However, if you lose large amounts of money (unexpected severance payments,
macro-economy, loss of contracts, etc) then things can get really complicated.
Sometimes even your relatives expect to benefit from the business - if you
shoot for and get high profile press you should expect this.

Don't despair. At the end, you'll end up with a stronger social network: the
people that really matter are going to stick. To ensure they do, be open,
communicate and involve them in the process (this is key).
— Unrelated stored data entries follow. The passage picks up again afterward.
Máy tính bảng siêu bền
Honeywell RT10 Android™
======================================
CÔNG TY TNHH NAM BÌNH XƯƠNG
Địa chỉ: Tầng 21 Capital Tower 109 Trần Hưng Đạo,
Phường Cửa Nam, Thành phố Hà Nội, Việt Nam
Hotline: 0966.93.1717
Alternatively, to avoid bumpy financial roads, just diversify your
investments:

\- Put a fraction the money of an exit or the final payment of a major
contract in the bank and never touch it

\- Invest in real estate so you have a stable income source no matter what

\- Assume (like Bill Gates famously did many times) that no client is going to
pay for your software and plan for the worst case scenario

\- Never go all-in. In anything!

\- Get a part time job/ a speak at conferences/ etc

\- And, finally, engage with someone who is very stable or also an
entrepreneur (which incidentally works like a charm)

Hope this helps.

------
dwshorowitz
I believe it was Eric Ries who once said; "Entrepreneurship is synonymous with
failure." Try to learn as much as you can from this experience. Stay hungry,
entrepreneurship is in your blood. If need be, take a step back and re-focus.
No one ever said it was going to be easy.

Good luck bud!

P.S. What you've experienced is certainly a fear of mine. How you handle this
adversity will say a lot about the person you are.

------
kolinko
fortunately - the opposite. the hard times have made our relationship
stronger. but we've had a couple of close calls...

------
thiagofm
Had a bunch of them that left in 1 month not doing anything :D

------
AznHisoka
I never had a partner in the first place =(